*ENTRIES SUPPLIED*:
BEGIN

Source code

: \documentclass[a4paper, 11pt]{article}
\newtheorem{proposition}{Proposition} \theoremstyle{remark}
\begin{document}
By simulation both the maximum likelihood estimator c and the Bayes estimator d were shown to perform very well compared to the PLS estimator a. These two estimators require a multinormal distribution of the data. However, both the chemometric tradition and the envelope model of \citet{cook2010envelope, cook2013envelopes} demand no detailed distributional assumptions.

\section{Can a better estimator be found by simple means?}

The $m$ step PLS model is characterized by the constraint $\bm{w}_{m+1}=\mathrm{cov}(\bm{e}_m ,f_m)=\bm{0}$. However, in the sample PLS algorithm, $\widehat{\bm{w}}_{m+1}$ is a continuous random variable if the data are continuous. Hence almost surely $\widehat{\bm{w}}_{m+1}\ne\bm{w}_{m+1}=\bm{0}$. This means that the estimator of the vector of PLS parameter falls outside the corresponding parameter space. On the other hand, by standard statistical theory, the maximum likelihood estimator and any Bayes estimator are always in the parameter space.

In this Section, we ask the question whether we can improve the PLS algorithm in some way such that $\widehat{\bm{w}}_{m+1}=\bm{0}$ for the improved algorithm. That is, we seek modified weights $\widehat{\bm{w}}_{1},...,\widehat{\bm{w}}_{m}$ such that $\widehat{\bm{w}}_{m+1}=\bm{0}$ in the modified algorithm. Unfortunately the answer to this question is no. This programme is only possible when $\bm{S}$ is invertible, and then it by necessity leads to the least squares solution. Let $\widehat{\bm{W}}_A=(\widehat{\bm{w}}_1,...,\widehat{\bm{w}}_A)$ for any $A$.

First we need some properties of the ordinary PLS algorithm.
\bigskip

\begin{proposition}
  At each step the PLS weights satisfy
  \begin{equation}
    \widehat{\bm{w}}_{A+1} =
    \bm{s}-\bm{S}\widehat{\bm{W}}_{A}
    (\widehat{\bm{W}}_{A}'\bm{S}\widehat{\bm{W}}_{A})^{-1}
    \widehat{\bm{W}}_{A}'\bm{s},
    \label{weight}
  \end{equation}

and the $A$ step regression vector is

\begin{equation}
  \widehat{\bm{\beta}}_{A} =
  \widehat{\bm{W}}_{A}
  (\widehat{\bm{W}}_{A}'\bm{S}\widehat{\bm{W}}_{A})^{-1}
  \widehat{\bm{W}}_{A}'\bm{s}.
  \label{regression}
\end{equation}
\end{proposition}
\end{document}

END
BEGIN

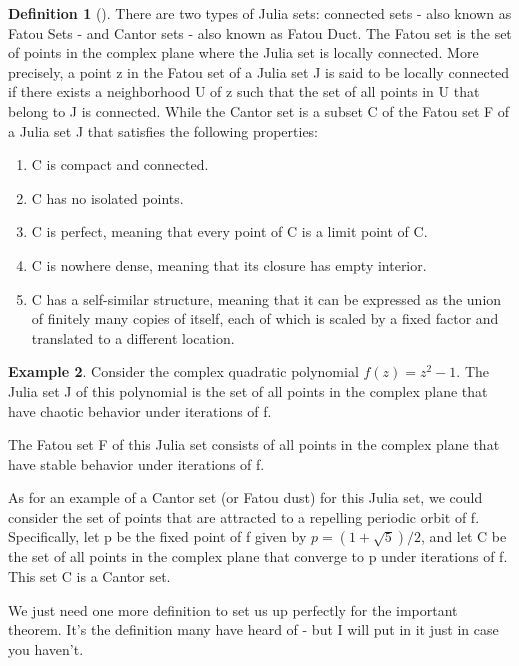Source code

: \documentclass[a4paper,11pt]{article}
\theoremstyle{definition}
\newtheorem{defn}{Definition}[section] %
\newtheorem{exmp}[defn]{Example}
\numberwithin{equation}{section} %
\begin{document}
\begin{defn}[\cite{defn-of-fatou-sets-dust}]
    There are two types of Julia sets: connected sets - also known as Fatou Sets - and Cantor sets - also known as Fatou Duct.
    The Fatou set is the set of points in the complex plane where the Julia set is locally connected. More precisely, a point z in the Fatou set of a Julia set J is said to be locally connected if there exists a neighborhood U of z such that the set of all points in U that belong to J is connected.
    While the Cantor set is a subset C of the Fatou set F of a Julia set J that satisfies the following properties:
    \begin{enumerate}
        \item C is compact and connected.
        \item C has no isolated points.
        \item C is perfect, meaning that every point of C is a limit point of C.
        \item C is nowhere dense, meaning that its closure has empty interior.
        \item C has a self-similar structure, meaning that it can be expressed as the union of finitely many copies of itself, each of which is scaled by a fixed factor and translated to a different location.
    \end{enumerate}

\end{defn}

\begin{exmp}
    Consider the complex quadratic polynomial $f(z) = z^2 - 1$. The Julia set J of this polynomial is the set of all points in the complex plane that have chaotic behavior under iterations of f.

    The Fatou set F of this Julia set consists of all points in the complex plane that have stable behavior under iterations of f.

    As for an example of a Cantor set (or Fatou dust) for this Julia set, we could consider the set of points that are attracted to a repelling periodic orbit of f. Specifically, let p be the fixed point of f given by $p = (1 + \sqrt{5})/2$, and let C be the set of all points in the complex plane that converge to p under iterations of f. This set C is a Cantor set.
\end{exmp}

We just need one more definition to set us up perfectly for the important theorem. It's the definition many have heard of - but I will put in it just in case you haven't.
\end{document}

END

*YOUR ASSIGNMENT*:
An exact copy of the lines above, from the one containing "While the Cantor" through the one containing "no isolated points.", is the whole of the answer.

*SOLUTION*:
    While the Cantor set is a subset C of the Fatou set F of a Julia set J that satisfies the following properties:
    \begin{enumerate}
        \item C is compact and connected.
        \item C has no isolated points.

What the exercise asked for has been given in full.